Desertification is a fancy word for land that is turning to desert,” begins Allan Savory in this quietly powerful talk (now viewed by 4-million).
And terrifyingly, it’s happening to about two-thirds of the world’s grasslands, accelerating climate change and causing traditional grazing societies to descend into social chaos. Savory has devoted his life to stopping it.
He now believes — and his work so far shows — that a surprising factor can protect grasslands and even reclaim degraded land that was once desert.
Note: This post originally appeared on the Circle Ranch blog in March, 2013
Allan Savory works to promote holistic management in the grasslands of the world.

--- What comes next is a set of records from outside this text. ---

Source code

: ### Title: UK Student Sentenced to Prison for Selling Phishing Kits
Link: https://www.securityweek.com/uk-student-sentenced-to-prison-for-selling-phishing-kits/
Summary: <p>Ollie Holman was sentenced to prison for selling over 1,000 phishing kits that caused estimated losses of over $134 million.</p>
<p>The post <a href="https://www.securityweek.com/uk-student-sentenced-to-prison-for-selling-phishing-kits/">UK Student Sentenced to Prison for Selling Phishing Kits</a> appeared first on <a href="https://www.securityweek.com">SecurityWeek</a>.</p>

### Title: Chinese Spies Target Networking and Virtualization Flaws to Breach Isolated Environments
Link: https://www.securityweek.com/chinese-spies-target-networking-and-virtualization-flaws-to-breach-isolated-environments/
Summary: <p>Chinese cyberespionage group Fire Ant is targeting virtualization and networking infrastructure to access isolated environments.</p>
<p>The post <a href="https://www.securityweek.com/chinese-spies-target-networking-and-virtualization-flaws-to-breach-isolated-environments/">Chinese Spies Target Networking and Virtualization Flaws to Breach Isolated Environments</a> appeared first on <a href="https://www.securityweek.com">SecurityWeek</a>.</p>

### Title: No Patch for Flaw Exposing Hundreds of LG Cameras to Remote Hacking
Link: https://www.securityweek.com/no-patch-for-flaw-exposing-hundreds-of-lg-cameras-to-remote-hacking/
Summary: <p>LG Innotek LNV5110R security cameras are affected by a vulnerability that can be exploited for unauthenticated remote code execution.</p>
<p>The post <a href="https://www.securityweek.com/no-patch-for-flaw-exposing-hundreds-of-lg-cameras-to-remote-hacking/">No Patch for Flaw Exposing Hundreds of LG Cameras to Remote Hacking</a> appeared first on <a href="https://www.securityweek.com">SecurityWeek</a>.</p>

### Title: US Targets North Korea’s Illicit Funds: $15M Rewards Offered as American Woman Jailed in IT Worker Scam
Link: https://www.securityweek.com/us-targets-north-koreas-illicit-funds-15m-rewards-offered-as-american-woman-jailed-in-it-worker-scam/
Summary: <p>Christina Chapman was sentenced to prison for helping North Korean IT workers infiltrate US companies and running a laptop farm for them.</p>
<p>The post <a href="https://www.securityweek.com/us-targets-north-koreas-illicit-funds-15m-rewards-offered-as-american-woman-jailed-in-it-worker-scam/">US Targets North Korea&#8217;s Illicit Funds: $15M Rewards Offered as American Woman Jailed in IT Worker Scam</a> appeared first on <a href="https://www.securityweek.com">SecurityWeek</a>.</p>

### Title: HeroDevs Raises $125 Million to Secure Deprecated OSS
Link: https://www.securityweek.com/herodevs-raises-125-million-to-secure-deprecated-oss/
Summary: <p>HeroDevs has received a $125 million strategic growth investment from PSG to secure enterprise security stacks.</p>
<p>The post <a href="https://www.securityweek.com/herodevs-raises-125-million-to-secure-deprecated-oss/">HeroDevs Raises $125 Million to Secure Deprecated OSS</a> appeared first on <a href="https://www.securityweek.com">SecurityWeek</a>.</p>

Desertification of the world’s grasslands, Allan Savory suggests, is the immediate cause of poverty, social breakdown, violence, cultural genocide — and a significent contribution to climate change. In the 1960s, while working in Africa on the interrelated problems of increasing poverty and disappearing wildlife, Savory made a significant breakthrough in understanding the degradation and desertification of grassland ecosystems. After decades of study and collaboration, thousands of managers of land, livestock and wildlife on five continents today follow the methodology he calls “Holistic Management.”
In 1992, Savory and his wife, Jody Butterfield, formed the Africa Centre for Holistic Management in Zimbabwe, a learning site for people all over Africa. In 2010, the Centre won the Buckminster Fuller Challenge for its work in reversing desertification. In that same year he and his wife, with others, founded the Savory Institute in Boulder, Colorado, to promote large-scale restoration of the world’s grasslands.
“Allan’s message is vital to the restoration of the world’s grasslands — a long-ignored component of the earth’s lungs.”
“Chris Gill and Allan Savory at Circle Ranch seminar, comparing the different plant responses between areas that had been grazed (shown here) and burned.”